Borek is traditionally served with yogurt-based sides like tzatziki and fresh salads such as tabbouleh or a simple tomato-cucumber salad. In Turkish cuisine, red lentil soup alongside borek is one of the most common home-cooking combinations.
Is borek a main dish or a side dish?
Borek functions as both, depending on the context and the filling. Cheese or spinach borek often appears as part of a mezze spread or as a savory snack, while meat-filled borek can serve as the main dish of a light meal.
What sauce goes with borek?
Tzatziki is the most traditional sauce for borek, providing cool, tangy yogurt that contrasts the hot, buttery filo. Hummus also works as a dipping sauce when tzatziki is not available or when you want an earthier flavor.
Can you serve borek with salad?
Yes, and a fresh salad is one of the best ways to balance the richness of filo pastry.
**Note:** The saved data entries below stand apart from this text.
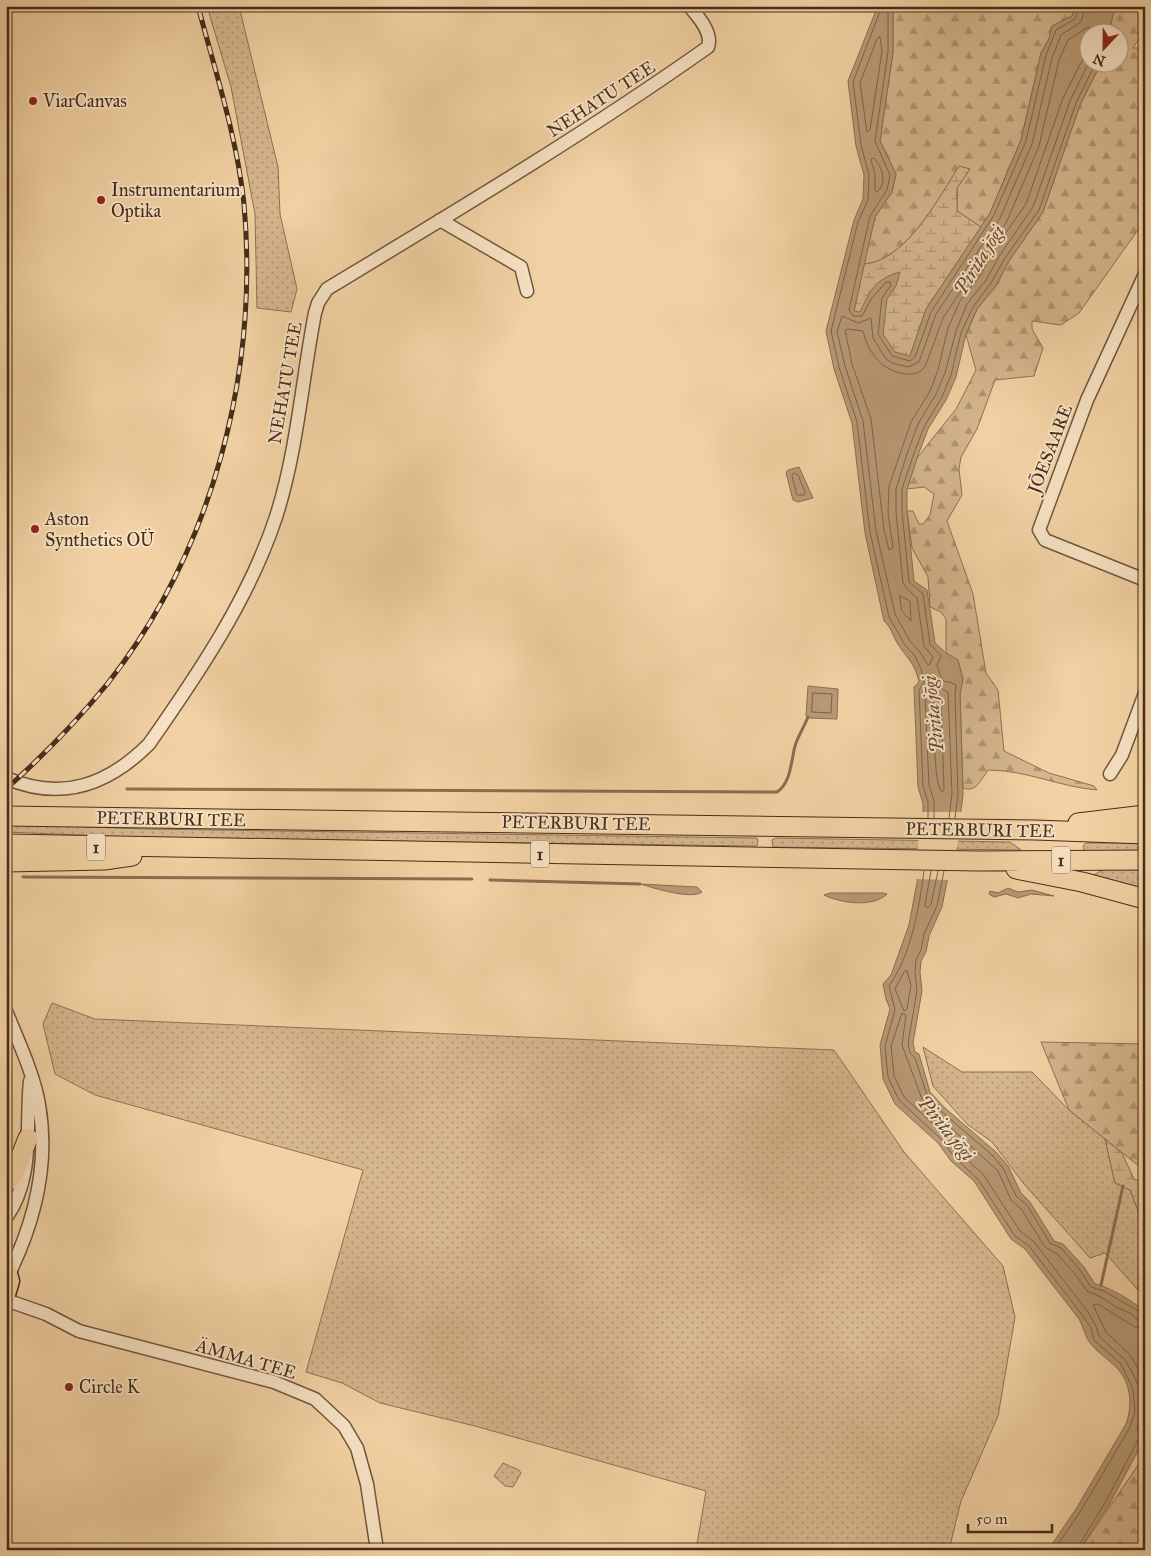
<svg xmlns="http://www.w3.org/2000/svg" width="1151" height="1556" font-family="'IM FELL Great Primer',serif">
  <defs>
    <pattern id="grass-dots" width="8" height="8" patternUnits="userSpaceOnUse" patternTransform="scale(1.25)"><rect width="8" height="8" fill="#d5b68d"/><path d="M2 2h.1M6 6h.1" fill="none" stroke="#af9472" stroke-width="1.8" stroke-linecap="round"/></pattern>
    <pattern id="forest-firs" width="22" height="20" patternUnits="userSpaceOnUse" patternTransform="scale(1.25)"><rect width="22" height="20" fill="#d5b68d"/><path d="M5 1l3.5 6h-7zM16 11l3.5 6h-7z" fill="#af9472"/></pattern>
    <pattern id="wetland-marsh" width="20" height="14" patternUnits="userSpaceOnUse" patternTransform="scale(1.25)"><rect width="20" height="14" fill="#d5b68d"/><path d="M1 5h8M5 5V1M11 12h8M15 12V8" fill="none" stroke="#af9472"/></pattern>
  </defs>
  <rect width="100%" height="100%" fill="#f2d2a4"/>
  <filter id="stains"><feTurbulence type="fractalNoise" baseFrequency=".004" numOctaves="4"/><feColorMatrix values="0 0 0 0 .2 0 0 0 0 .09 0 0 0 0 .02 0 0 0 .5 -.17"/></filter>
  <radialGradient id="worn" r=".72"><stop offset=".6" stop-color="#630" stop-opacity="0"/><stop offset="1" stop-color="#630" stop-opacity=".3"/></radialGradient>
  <!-- grass -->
  <path fill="url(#grass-dots)" stroke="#8e7154" d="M207 6H239L278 167 280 214 297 289 291 312 257 308 255 214 231 87Z
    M6 824 145 829 757 838 758 842 757 846 152 838 6 832Z
    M776 838 1010 842 1021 850 773 847 772 840Z
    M1086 843H1145V853L1090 852 1084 850 1083 846Z
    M1104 869 1145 870V890L1094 875Z
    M52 1003 95 1019 834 1050 904 1152 1003 1266 1015 1317 998 1416 961 1501 949 1550H696L706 1491 475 1426 380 1403 342 1383 306 1372 363 1170 95 1095 55 1074 43 1024Z
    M923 1047 962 1072H1032L1069 1110 1105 1139 1115 1183 1130 1190 1145 1228V1298L1105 1253 1090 1258 1024 1184 992 1142 967 1124 933 1086Z
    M503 1463 519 1470 521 1473 513 1487 505 1486 494 1476Z"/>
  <!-- forest -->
  <path fill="url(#forest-firs)" stroke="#8e7154" d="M893 6H1075L1072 16 1052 26 1049 39 1041 53 1021 140 990 213 981 227 957 211V188L970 169 959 167C938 199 905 261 864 264L875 217 892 192 896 174 880 141 893 52Z
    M1115 6H1145V30L1133 48H1145V220L1079 313 1061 325 1032 321V329L1043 348 1034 376 995 380 977 429 961 457 959 469 962 495 947 521 973 594 986 673 998 690 1004 751 1049 773 1094 786 1097 790C1060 787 1026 770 988 770 981 780 976 793 963 788L960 694 963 679 958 660 946 653V619L941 612 930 607 928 577 912 548 907 511H913L919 524H923L930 515 934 494 924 487 907 489 917 458 956 409 976 370 966 335 977 309 996 286 1009 261 1043 212 1080 105 1101 63 1118 62V32H1109Z
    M1041 1042 1145 1044V1171L1069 1110Z
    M1145 1455V1550H1080Z"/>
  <!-- wetland -->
  <path fill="url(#wetland-marsh)" stroke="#8e7154" d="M959 166 970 169 957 188V211L981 227 926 309 910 356 889 364 854 311 864 264C906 261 938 199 959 166Z
    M1105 1139 1122 1153 1134 1179 1139 1181 1145 1177V1228L1130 1190 1115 1183Z"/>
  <!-- water -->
  <path fill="#b89a75" stroke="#8a6e51" d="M875 6H893V52L880 141 896 174 892 192 875 217 854 311 860 312C870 290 875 279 900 272L896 286 887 299 883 334 895 352 910 356 926 309 990 213 1021 140 1041 53 1049 39 1052 26 1072 16 1075 6H1115L1109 32H1088V62L1101 63 1080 105 1043 212 1009 261 996 286 977 309 966 334 956 377 946 400 928 429 917 458 907 489V511L914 581 927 590 935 643 946 653 958 660 963 679 960 694 963 795 961 810 942 907 929 936 926 952 921 961 920 972 922 991 913 1043 915 1052 919 1054 930 1092 945 1108 996 1152 1008 1166 1021 1193 1030 1202 1054 1241 1063 1244 1084 1267 1095 1284C1107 1286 1138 1303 1145 1313V1438L1109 1505 1079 1550H1048L1076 1509 1126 1424C1133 1405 1131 1382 1116 1367 1108 1359 1097 1352 1090 1343 1086 1338 1083 1326 1079 1319L1025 1249 1011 1239 974 1181 951 1161 938 1143 895 1104 883 1079 880 1045 890 1009 886 999 883 984 891 975 909 925 919 872 923 840V803L918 787 914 687 919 682C915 662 906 658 896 641 892 634 891 627 884 621L865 533 852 423 834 369 826 331 854 220 863 199 864 175 856 146 848 81 877 8Z
    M799 467 813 498 798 502 793 500 786 473 788 470Z
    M808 686 838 689 837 719 810 718 806 716Z
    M640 884 697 887 702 892C691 900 654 888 640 884Z
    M1008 888 1018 892 1032 890 1054 896 1031 894 1018 898 1006 894 994 897 989 894 990 891 998 893Z
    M830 893H883L887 894C873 908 840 903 824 895Z"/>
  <!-- pier -->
  <path fill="#f2d2a4" d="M921 812H964L950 880 915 879Z"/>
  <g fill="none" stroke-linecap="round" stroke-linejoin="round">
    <!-- shore -->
    <path stroke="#7f6348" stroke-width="1" d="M882 6 853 82 861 145 869 175 868 200 858 222 831 331 839 367 857 422 870 532 889 617 905 645 915 656 921 669 924 683 919 690 923 786 928 802V818
      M888 6V52L875 141 890 175 887 190 870 216 849 310 853 316H862L872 298 886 282H890L891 285 882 298 878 334 892 356 910 361 915 357 931 312 994 215 1026 141 1046 55 1056 30 1075 19 1080 6
      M1086 6 1081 22 1061 35 1052 58 1032 144 1000 218 936 314 919 362 908 367 892 363 886 359 873 338 871 318 858 323 842 316 837 332 845 366 863 421 876 531 895 614 910 641 920 652 928 665 930 664 933 657 924 646 917 598 907 589 903 583 896 512V489L907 454 918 424 936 394 945 373 956 331 967 304 986 280 1000 255 1033 207 1070 101 1089 62
      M880 37 882 51 870 130 867 132 860 83 877 39Z
      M1088 49 1063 98 1026 204 993 251 980 276 960 301 948 328 938 370 930 391 911 422 889 486 888 513 893 548 889 550 884 530 871 419 852 364 845 330 848 329 863 331C868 351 879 368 900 373 910 375 918 375 925 367L943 318 1007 221 1039 146 1059 60 1068 40 1088 27 1090 28 1091 32
      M874 158C882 167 888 182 877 192L875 190V174L871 160Z
      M794 473 798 475 805 492 804 495H797L792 476Z
      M900 596 910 601 911 621 902 611Z
      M813 693 832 694 831 713 812 712Z
      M936 694 941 698 944 790 942 792C933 785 934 713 933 697Z
      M934 818V801L929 785 925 693 932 677 939 687 948 692 952 794 949 818
      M955 818 958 795 955 695 956 685C941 677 944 689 937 665L941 656 930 644 923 594 909 582 902 511V489L913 456 924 427 942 397 951 375 961 333 973 307 991 283 1005 258 1039 210 1076 103 1096 62
      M924 871C919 909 911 955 889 986L895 1010 885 1046 888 1077 899 1100 942 1140 955 1158 978 1179 1015 1236 1029 1246 1083 1316 1091 1328 1094 1340 1121 1364 1133 1389 1135 1412 1130 1427 1080 1512 1054 1550
      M931 871 925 905 927 908 931 904 938 871
      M944 871 937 906 924 934 921 950 916 960 915 972 917 991 908 1043 910 1053 915 1058 927 1095 942 1112 992 1155 1003 1168 1016 1196 1027 1205 1050 1243 1061 1248 1080 1270 1091 1287 1104 1291 1145 1315
      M907 971 911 985 907 1009 904 1011 895 989 904 972Z
      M1145 1322 1137 1320 1132 1314 1116 1307 1101 1297 1087 1291 1075 1274 1057 1254 1045 1247 1022 1210 1011 1200 998 1171 938 1116 922 1099 902 1045 906 1015 902 1013 891 1046 894 1076 904 1097 946 1136 959 1153 983 1174 1020 1231 1034 1242 1088 1312 1096 1326 1099 1336 1126 1361 1139 1386 1142 1400 1141 1414 1137 1430 1145 1431
      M1145 1329 1135 1327 1098 1304 1093 1305 1106 1332 1131 1356 1145 1381
      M1076 1550 1105 1503 1138 1440 1145 1437"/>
    <!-- stream -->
    <path stroke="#8a6e51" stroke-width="3" d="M127 789 777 792C791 783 791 761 795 746 798 736 804 727 808 717
      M23 877 472 879
      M490 880 640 884
      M1101 1285 1123 1186"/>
    <!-- minor casing -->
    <g stroke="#71563c" stroke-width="15">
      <path id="minor" d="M440 220 521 267 527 291
        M1145 274 1087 400 1039 530 1045 540 1145 580
        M1110 774 1122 755 1145 693
        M6 778C62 802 108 785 149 744 198 674 249 599 276 517 297 452 302 380 315 313L318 303 327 289C456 211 585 134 708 47 713 33 698 16 689 6
        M6 1011C17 1038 35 1077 39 1105 49 1162 35 1220 10 1272
        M6 1218C35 1177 25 1128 30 1081
        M6 1300 46 1314 79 1331 274 1382 315 1399 344 1426 357 1448 367 1484 377 1550"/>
    </g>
    <!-- major casing -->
    <g stroke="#462c1a" stroke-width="19">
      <path id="major" d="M6 1263 11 1281 6 1298"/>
    </g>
    <!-- highway casing -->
    <g stroke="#462c1a" stroke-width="21">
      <path id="highway" d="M6 816 1035 830 1145 834
        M1078 823 1145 815
        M6 844 977 861 1145 860
        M6 862 104 860 132 856
        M1016 869 1082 882 1145 899
        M6 1183 14 1174 28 1138"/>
    </g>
    <!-- minor -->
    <use href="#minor" stroke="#f7e2c4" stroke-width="12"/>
    <!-- major -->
    <use href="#major" stroke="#f2d2a4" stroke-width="16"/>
    <!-- highway -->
    <use href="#highway" stroke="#f2d2a4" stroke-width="19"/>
    <!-- rail casing -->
    <g stroke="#462c1a" stroke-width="5">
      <path id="rail" d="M6 789C43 756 77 721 108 683 213 549 259 373 244 204 237 137 215 71 198 6"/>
    </g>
    <!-- rail -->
    <use href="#rail" stroke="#f7e2c4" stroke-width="3" stroke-dasharray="9" stroke-linecap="butt"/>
  </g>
  <!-- markers -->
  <g fill="#8f2418" stroke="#f7e2c4" stroke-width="2">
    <circle cx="33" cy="101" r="5"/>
    <circle cx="101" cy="200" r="5"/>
    <circle cx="35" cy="529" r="5"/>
    <circle cx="69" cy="1387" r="5"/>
  </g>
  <g text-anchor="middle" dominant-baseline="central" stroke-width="4" stroke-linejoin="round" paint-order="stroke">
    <!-- shield labels -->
    <g fill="#f7e2c4" stroke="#7b634d" stroke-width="1">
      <rect x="87" y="833.5" width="18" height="27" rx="4"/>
      <rect x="531" y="840.5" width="18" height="27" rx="4"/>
      <rect x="1052" y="846.5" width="18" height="27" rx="4"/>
    </g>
    <g font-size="16" font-weight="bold" fill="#462c1a">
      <text x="96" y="847">1</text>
      <text x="540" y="854">1</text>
      <text x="1061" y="860">1</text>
    </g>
    <!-- street labels -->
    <g font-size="18" fill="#462c1a" stroke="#f7e2c4">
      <text transform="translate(601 99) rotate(-33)">NEHATU TEE</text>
      <text transform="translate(285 383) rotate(-80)">NEHATU TEE</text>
      <text transform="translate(1050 449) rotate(-69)">JÕESAARE</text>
      <text transform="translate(171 819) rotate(1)">PETERBURI TEE</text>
      <text transform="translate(576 823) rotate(1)">PETERBURI TEE</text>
      <text transform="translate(980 830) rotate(1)">PETERBURI TEE</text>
      <text transform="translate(246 1359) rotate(16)">ÄMMA TEE</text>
    </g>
    <!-- poi labels -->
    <g font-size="18" fill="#462c1a" stroke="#f7e2c4" text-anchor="start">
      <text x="43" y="101">ViarCanvas</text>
      <text x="111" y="190">Instrumentarium<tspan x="111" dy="21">Optika</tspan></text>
      <text x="45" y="519">Aston<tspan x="45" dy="21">Synthetics OÜ</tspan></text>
      <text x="79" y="1387">Circle K</text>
    </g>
    <!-- water labels -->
    <g font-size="19" font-style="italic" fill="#624831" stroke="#f7e2c4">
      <text transform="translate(979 260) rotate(-58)">Pirita jõgi</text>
      <text transform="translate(933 714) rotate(-96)">Pirita jõgi</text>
      <text transform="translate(946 1128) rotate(51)">Pirita jõgi</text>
    </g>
  </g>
  <!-- margin -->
  <rect width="1151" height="1556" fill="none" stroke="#f2d2a4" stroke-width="25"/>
  <rect x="8" y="8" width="1136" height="1541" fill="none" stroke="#462c1a" stroke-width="2.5"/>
  <rect x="12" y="12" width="1126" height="1531" fill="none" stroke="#462c1a"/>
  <!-- north arrow -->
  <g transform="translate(1104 48) rotate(202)"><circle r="24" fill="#f7e2c4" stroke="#b09980"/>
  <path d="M0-4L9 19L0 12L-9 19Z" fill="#8f2418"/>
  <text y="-8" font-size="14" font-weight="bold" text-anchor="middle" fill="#462c1a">N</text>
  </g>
  <!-- scale -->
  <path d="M968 1524v8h84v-8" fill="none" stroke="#462c1a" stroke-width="2.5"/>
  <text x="976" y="1524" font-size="15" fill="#462c1a" stroke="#f7e2c4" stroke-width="4" paint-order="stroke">50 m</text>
  <rect width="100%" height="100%" filter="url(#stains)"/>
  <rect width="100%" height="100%" fill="url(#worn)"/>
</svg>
Tabbouleh works especially well because the lemon juice and parsley cut through the oil that borek absorbs during baking.
What drink pairs with borek?
Turkish black tea, served in a tulip glass, is the classic drink alongside borek in Turkish culture. Ayran, a salted yogurt drink, is a close second and works particularly well with meat-filled borek because it mirrors the cooling role of tzatziki.